According to Simon King, head of Global Sales, Service and Marketing for Eagle Product Inspection, new packaging and accompanying x-ray inspection capabilities will be designed based on what consumers seek and expect.
“Consumers are already impacting changes in packaging, such as the push for more sustainable materials and packages that meet a particular need, like single-serve packages for on-the-go consumption and multi-compartment packaging for convenient ready meals. You can expect more of that in 2020 and beyond. Inspection technologies are keeping pace with and are often in front of such market forces to help manufacturers reach their goal of providing safe, satisfying products,” King said.
King shared Eagle’s forecast on emerging packaging and inspection trends for 2020, along with examples of solutions. In terms of versatility, as food and beverage manufacturers produce a greater and more diverse range of offerings, they will seek versatile systems that allow for different package formats and easy changeover.

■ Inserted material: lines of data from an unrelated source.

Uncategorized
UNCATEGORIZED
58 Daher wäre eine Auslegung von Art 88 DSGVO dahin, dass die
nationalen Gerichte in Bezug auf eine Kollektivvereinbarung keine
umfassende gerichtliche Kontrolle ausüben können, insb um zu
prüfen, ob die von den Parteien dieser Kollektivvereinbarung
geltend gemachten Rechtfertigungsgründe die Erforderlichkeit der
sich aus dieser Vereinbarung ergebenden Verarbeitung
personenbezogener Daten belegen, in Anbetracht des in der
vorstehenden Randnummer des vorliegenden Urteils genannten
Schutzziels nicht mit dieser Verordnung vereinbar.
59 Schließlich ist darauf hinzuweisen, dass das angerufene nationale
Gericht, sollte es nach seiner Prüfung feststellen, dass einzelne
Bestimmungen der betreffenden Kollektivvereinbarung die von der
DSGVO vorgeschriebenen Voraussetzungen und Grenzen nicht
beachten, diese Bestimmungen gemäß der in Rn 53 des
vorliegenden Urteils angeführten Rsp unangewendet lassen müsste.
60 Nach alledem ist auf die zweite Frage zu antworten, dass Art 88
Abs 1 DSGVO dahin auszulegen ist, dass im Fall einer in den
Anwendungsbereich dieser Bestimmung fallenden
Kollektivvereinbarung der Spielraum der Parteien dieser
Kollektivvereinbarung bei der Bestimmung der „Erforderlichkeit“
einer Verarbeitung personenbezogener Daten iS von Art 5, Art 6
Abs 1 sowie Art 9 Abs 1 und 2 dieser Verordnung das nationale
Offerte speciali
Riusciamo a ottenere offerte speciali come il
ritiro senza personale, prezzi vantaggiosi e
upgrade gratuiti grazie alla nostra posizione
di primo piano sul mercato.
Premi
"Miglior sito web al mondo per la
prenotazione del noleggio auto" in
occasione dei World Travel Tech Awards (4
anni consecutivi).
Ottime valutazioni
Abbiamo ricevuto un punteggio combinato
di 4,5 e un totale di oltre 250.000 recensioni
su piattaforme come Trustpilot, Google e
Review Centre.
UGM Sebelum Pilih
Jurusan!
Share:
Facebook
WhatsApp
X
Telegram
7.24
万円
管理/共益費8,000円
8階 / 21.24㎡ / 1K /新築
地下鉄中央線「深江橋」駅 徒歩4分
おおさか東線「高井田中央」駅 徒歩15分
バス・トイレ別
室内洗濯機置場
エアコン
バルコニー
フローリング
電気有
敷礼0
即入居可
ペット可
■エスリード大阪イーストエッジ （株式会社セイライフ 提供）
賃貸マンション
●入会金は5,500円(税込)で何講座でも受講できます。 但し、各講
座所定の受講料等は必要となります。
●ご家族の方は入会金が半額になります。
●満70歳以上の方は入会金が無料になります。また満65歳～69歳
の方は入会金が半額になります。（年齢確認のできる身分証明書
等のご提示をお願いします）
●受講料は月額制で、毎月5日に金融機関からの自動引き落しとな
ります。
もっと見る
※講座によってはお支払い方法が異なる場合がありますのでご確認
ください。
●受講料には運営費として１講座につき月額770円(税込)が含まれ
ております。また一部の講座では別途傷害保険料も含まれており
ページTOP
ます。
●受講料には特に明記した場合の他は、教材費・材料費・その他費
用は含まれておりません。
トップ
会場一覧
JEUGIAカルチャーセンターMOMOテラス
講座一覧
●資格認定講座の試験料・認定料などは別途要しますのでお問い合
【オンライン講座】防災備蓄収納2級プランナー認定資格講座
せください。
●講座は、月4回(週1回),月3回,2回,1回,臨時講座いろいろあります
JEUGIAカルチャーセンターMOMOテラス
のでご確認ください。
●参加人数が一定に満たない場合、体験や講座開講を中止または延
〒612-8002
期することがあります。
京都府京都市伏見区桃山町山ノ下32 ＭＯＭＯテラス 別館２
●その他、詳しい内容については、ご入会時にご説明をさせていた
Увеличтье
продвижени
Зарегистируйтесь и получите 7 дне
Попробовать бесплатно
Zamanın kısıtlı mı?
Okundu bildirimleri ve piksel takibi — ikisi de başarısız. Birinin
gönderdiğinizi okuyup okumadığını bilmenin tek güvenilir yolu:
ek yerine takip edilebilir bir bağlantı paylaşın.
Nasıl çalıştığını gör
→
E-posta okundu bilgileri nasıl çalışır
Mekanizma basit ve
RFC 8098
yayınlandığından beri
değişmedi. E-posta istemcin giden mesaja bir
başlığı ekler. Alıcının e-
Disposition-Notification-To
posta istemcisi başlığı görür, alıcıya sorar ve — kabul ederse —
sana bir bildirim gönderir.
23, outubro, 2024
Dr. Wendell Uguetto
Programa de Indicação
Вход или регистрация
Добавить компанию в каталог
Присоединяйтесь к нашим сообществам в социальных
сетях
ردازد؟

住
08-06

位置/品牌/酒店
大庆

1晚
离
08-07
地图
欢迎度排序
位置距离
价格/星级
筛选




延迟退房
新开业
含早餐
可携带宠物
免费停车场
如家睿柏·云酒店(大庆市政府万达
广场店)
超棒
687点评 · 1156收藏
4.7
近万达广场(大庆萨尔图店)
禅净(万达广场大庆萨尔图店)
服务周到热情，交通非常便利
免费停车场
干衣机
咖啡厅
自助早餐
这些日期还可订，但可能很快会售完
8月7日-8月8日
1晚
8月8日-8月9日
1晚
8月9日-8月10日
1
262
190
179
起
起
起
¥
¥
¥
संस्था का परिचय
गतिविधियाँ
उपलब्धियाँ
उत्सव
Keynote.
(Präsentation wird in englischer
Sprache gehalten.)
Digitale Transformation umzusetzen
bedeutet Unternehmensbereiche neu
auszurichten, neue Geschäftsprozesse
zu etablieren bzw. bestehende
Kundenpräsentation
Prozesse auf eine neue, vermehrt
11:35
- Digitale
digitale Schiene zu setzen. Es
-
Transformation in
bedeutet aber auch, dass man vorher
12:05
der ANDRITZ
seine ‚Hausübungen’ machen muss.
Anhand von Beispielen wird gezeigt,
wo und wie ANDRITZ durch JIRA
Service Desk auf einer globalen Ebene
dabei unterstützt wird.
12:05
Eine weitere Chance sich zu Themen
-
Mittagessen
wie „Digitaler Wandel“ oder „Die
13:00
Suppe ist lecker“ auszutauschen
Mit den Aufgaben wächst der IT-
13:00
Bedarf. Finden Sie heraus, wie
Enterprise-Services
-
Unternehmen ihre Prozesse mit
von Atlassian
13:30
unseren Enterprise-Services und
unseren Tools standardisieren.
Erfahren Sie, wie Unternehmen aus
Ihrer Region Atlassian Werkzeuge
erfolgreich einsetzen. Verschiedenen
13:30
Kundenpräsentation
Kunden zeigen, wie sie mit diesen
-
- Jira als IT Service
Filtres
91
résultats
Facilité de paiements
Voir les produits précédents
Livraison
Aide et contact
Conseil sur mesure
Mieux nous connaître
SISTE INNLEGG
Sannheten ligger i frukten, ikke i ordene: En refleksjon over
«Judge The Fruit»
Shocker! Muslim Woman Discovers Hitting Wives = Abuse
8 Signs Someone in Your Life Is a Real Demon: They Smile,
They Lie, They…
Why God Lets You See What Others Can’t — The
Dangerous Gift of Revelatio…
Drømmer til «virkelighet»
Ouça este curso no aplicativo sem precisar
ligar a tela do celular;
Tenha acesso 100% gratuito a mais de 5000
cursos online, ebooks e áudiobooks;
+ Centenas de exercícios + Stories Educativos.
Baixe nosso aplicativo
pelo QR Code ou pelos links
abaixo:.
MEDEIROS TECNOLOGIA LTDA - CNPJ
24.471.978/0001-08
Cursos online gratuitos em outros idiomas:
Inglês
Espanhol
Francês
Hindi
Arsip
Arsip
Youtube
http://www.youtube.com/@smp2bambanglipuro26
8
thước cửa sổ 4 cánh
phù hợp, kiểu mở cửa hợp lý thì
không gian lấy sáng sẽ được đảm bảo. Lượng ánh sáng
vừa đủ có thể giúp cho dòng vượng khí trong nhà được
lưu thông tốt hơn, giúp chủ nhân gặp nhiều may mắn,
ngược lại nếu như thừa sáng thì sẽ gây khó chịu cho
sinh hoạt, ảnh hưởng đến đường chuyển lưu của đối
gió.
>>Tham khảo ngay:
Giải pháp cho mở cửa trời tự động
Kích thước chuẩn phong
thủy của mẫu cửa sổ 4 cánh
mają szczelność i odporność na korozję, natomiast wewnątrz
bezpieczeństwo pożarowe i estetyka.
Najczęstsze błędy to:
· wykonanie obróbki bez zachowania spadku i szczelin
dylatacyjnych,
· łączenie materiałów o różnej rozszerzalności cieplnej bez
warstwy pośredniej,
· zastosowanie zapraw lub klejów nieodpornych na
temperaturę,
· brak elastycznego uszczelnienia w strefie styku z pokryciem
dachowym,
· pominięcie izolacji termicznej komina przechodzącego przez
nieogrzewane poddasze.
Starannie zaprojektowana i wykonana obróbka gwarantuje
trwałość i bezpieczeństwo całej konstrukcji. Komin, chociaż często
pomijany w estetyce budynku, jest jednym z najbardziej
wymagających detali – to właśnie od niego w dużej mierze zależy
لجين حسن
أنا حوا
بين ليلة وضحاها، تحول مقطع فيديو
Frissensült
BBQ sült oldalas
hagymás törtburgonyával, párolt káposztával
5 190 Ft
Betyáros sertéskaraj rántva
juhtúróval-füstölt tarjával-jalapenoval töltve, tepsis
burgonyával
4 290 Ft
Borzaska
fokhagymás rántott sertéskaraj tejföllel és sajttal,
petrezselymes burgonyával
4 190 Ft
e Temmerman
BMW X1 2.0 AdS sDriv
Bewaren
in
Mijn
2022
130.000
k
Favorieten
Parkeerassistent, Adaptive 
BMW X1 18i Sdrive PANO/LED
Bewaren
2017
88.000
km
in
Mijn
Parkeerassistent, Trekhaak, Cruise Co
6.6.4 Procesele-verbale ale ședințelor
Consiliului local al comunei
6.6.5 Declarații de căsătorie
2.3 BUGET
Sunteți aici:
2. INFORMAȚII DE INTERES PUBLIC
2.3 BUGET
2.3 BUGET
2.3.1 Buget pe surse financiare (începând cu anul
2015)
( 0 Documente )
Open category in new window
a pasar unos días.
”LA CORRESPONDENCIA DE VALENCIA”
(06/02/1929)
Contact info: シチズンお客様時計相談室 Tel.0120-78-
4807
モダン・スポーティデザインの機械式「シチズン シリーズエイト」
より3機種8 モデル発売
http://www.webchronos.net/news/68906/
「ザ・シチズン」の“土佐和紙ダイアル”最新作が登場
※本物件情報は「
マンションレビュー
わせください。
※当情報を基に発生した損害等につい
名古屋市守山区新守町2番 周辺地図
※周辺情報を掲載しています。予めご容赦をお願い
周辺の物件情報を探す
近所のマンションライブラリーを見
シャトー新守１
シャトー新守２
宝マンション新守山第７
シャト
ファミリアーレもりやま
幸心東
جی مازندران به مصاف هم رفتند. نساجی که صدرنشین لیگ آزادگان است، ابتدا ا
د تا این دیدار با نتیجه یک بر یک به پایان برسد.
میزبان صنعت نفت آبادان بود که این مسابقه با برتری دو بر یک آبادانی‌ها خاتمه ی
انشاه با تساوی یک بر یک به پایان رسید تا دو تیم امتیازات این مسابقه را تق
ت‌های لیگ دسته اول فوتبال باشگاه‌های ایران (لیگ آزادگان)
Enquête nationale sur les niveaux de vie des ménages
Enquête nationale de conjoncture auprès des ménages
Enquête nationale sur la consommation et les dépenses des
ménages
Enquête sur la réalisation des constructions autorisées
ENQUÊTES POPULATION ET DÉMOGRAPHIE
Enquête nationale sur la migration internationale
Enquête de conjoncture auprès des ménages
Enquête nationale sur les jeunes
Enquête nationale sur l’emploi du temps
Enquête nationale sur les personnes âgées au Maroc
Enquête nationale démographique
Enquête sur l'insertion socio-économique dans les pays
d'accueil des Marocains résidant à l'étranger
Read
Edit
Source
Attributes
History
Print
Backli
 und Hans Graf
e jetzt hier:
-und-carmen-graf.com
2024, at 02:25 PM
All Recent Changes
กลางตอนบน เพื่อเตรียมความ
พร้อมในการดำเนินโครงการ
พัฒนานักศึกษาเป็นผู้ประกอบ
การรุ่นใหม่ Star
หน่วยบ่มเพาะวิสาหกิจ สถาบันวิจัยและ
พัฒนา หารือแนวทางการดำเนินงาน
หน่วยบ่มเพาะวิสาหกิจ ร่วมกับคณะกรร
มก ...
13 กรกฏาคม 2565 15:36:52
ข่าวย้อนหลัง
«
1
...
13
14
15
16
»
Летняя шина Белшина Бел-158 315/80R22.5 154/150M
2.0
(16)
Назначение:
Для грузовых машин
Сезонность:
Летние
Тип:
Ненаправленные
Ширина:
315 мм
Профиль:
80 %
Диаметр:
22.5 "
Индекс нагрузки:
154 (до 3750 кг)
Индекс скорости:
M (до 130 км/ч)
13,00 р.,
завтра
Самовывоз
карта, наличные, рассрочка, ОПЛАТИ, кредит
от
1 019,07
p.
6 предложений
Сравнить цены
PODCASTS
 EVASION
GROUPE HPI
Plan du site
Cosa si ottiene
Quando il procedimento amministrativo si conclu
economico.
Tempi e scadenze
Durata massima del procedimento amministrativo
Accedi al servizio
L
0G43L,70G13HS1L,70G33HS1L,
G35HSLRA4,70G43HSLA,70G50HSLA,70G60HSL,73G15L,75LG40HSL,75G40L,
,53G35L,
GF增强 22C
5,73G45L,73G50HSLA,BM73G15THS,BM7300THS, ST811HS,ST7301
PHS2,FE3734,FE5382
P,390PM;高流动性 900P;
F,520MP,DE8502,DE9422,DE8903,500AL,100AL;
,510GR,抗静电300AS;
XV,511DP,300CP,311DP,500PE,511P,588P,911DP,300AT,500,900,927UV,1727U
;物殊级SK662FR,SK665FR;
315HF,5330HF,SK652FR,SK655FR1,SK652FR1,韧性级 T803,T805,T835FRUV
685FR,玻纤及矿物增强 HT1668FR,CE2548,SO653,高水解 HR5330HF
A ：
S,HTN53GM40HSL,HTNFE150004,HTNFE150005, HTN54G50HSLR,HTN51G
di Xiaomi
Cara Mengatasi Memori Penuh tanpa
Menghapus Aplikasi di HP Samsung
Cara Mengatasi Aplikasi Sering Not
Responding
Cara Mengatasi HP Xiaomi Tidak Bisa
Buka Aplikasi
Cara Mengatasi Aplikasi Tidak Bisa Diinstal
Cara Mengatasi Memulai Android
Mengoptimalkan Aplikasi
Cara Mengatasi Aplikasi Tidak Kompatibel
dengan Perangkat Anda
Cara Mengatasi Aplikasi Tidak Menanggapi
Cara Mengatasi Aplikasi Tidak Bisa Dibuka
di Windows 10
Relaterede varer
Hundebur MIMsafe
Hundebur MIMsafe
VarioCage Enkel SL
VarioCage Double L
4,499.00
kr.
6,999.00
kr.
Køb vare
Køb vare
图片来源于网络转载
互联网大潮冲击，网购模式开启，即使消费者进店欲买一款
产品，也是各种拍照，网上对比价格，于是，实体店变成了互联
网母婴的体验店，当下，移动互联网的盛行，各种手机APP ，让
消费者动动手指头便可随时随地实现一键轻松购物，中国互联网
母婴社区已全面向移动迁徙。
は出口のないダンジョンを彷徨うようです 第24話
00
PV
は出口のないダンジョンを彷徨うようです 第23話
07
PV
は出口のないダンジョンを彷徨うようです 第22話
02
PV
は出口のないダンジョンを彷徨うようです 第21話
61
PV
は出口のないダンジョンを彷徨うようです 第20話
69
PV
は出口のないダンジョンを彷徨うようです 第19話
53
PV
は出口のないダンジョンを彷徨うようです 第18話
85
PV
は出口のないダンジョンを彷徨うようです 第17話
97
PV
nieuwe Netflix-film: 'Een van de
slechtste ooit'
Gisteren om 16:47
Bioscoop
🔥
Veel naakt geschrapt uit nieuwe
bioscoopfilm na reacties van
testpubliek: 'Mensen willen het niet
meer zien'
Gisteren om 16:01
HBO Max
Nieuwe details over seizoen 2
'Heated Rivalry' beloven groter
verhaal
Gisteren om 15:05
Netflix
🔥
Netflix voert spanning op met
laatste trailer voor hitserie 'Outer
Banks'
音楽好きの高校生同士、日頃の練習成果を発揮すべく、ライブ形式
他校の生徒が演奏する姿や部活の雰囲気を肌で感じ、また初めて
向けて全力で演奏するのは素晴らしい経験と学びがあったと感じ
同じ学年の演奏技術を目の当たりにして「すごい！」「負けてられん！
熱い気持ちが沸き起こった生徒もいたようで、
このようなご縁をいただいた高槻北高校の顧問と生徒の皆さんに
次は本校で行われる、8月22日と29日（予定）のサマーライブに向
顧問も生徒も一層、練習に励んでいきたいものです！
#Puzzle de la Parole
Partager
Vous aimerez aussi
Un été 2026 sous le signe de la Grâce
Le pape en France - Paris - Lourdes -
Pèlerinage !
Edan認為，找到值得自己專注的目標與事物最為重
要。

“There will also be a greater degree of line consolidation, as manufacturers work to get more out of their systems. That ties into versatility as well,” King remarked. To meet demands for such versatility, Eagle continually updates its inspection technologies, with new systems like the EPX100, used to inspect a broad range of hard-to-find contaminants in a variety of packaging formats, using adjustable power settings.
“Food and beverage companies will also strive for increased throughput rates,” King added. To keep up with demand from retail and food service customers, manufacturers will invest in equipment that maximizes line efficiencies and uptime. For inspection systems, it means x-ray equipment that can keep up with targeted throughput without sacrificing accuracy, and that offers better overall equipment effectiveness to run optimally as long as possible. Eagle’s solutions include the Pack 320 PRO, capable of high-speed imaging up to 120 meters per minute.
As manufacturers run faster and more nimble operations, they are also operating leaner, in an economy with low unemployment and high turnover rates. Greater automation and the utilization of robotics will become more common in such settings, according to King, but such features need to be integrated with inline inspection systems to ensure that contaminants are found and removed and that quality checks, like component count, mass measurement, product integrity and more, are regularly and properly conducted.
In addition to advanced inspection equipment that can be integrated with other automated systems, Eagle offers advanced software for automatic data collection and storage, such as its SimulTask PRO x-ray image analysis software and TraceServer software that retains the product image and associated information and stores it in a centralized database.
More than two-thirds or 68% of consumers say it’s important for them to choose ‘responsibly packaged’ foods or beverages, according to a recent Evergreen Packaging report on packaging trends. Responsible packaging encompasses various elements of packaging, including more sustainable materials and formats, as well as products packaged in a way that ensures quality, integrity and safety for the end-user.
Accordingly, many companies have announced packaging changes as part of their overall drive toward responsibility, and are working with or pursuing new materials and forms, including packaging made from renewable materials or recyclable materials. Today, x-ray systems are versatile enough to inspect a variety of package types, including flexible and rigid packaging and the many formats that fall under those categories. Advanced inspection covers another facet of responsible food and beverage production and packaging: food safety and quality that can be traced and verified. X-ray systems driven by powerful software allow manufacturers to provide more information about the products and trace back packages to the point of inspection, with important production information and images.
“It’s not mandatory yet to have item-level traceability for food and beverage products, but with the increased complexity and demands on the supply chain, manufacturers are looking for solutions to meet these needs,” said King.